## To be done
Restate the whole listing exactly.

------------------------

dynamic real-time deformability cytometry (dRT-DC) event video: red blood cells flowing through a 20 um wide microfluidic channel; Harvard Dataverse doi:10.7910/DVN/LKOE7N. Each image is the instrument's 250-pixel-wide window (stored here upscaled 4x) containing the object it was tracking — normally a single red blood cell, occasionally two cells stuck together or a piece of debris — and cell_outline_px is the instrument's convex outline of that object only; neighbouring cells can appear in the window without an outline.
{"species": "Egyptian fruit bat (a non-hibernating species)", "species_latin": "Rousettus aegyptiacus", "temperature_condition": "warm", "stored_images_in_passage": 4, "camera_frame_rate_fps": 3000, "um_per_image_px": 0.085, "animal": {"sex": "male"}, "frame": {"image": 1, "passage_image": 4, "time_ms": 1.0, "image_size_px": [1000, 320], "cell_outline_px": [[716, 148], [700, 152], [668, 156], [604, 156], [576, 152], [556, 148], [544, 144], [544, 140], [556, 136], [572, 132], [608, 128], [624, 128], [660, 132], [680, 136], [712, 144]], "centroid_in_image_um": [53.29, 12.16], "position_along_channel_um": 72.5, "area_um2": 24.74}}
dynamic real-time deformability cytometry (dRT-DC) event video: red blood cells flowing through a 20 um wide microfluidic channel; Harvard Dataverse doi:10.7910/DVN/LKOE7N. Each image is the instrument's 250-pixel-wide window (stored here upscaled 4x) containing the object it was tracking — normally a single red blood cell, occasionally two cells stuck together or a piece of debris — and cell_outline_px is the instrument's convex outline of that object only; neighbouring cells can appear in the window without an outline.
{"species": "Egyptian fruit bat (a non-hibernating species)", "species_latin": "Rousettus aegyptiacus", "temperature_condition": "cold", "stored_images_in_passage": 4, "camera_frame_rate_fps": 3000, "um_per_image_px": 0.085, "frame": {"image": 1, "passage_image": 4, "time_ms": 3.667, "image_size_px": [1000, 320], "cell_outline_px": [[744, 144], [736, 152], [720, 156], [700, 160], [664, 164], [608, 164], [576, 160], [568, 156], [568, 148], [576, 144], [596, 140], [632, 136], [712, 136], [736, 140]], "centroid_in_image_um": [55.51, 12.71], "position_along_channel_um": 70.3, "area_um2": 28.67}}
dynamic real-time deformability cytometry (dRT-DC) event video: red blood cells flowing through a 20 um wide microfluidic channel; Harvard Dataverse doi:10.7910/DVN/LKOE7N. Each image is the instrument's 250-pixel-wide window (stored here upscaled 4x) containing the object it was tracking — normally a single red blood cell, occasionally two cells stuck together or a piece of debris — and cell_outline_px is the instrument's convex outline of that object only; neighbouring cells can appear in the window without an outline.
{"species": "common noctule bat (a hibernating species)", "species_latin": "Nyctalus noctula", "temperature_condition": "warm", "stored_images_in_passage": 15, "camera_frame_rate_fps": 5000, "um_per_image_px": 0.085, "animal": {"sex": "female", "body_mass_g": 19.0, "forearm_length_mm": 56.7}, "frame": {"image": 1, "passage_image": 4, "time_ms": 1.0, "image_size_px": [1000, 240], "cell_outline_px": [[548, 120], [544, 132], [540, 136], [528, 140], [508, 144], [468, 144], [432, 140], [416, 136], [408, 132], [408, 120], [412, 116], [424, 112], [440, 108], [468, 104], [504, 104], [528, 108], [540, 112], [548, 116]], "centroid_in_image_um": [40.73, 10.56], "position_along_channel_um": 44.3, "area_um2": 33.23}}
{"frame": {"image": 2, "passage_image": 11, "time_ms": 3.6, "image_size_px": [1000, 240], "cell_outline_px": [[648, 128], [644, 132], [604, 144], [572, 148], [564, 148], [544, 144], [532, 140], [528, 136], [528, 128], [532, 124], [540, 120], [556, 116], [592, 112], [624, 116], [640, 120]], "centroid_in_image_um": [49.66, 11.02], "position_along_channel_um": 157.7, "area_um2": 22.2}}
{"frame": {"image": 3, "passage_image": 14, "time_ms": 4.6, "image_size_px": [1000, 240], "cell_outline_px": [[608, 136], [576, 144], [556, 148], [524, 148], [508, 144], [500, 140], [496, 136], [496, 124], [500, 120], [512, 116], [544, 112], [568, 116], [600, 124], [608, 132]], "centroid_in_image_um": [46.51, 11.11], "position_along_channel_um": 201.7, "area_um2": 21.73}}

------------------------

## Task answer
dynamic real-time deformability cytometry (dRT-DC) event video: red blood cells flowing through a 20 um wide microfluidic channel; Harvard Dataverse doi:10.7910/DVN/LKOE7N. Each image is the instrument's 250-pixel-wide window (stored here upscaled 4x) containing the object it was tracking — normally a single red blood cell, occasionally two cells stuck together or a piece of debris — and cell_outline_px is the instrument's convex outline of that object only; neighbouring cells can appear in the window without an outline.
{"species": "Egyptian fruit bat (a non-hibernating species)", "species_latin": "Rousettus aegyptiacus", "temperature_condition": "warm", "stored_images_in_passage": 4, "camera_frame_rate_fps": 3000, "um_per_image_px": 0.085, "animal": {"sex": "male"}, "frame": {"image": 1, "passage_image": 4, "time_ms": 1.0, "image_size_px": [1000, 320], "cell_outline_px": [[716, 148], [700, 152], [668, 156], [604, 156], [576, 152], [556, 148], [544, 144], [544, 140], [556, 136], [572, 132], [608, 128], [624, 128], [660, 132], [680, 136], [712, 144]], "centroid_in_image_um": [53.29, 12.16], "position_along_channel_um": 72.5, "area_um2": 24.74}}
dynamic real-time deformability cytometry (dRT-DC) event video: red blood cells flowing through a 20 um wide microfluidic channel; Harvard Dataverse doi:10.7910/DVN/LKOE7N. Each image is the instrument's 250-pixel-wide window (stored here upscaled 4x) containing the object it was tracking — normally a single red blood cell, occasionally two cells stuck together or a piece of debris — and cell_outline_px is the instrument's convex outline of that object only; neighbouring cells can appear in the window without an outline.
{"species": "Egyptian fruit bat (a non-hibernating species)", "species_latin": "Rousettus aegyptiacus", "temperature_condition": "cold", "stored_images_in_passage": 4, "camera_frame_rate_fps": 3000, "um_per_image_px": 0.085, "frame": {"image": 1, "passage_image": 4, "time_ms": 3.667, "image_size_px": [1000, 320], "cell_outline_px": [[744, 144], [736, 152], [720, 156], [700, 160], [664, 164], [608, 164], [576, 160], [568, 156], [568, 148], [576, 144], [596, 140], [632, 136], [712, 136], [736, 140]], "centroid_in_image_um": [55.51, 12.71], "position_along_channel_um": 70.3, "area_um2": 28.67}}
dynamic real-time deformability cytometry (dRT-DC) event video: red blood cells flowing through a 20 um wide microfluidic channel; Harvard Dataverse doi:10.7910/DVN/LKOE7N. Each image is the instrument's 250-pixel-wide window (stored here upscaled 4x) containing the object it was tracking — normally a single red blood cell, occasionally two cells stuck together or a piece of debris — and cell_outline_px is the instrument's convex outline of that object only; neighbouring cells can appear in the window without an outline.
{"species": "common noctule bat (a hibernating species)", "species_latin": "Nyctalus noctula", "temperature_condition": "warm", "stored_images_in_passage": 15, "camera_frame_rate_fps": 5000, "um_per_image_px": 0.085, "animal": {"sex": "female", "body_mass_g": 19.0, "forearm_length_mm": 56.7}, "frame": {"image": 1, "passage_image": 4, "time_ms": 1.0, "image_size_px": [1000, 240], "cell_outline_px": [[548, 120], [544, 132], [540, 136], [528, 140], [508, 144], [468, 144], [432, 140], [416, 136], [408, 132], [408, 120], [412, 116], [424, 112], [440, 108], [468, 104], [504, 104], [528, 108], [540, 112], [548, 116]], "centroid_in_image_um": [40.73, 10.56], "position_along_channel_um": 44.3, "area_um2": 33.23}}
{"frame": {"image": 2, "passage_image": 11, "time_ms": 3.6, "image_size_px": [1000, 240], "cell_outline_px": [[648, 128], [644, 132], [604, 144], [572, 148], [564, 148], [544, 144], [532, 140], [528, 136], [528, 128], [532, 124], [540, 120], [556, 116], [592, 112], [624, 116], [640, 120]], "centroid_in_image_um": [49.66, 11.02], "position_along_channel_um": 157.7, "area_um2": 22.2}}
{"frame": {"image": 3, "passage_image": 14, "time_ms": 4.6, "image_size_px": [1000, 240], "cell_outline_px": [[608, 136], [576, 144], [556, 148], [524, 148], [508, 144], [500, 140], [496, 136], [496, 124], [500, 120], [512, 116], [544, 112], [568, 116], [600, 124], [608, 132]], "centroid_in_image_um": [46.51, 11.11], "position_along_channel_um": 201.7, "area_um2": 21.73}}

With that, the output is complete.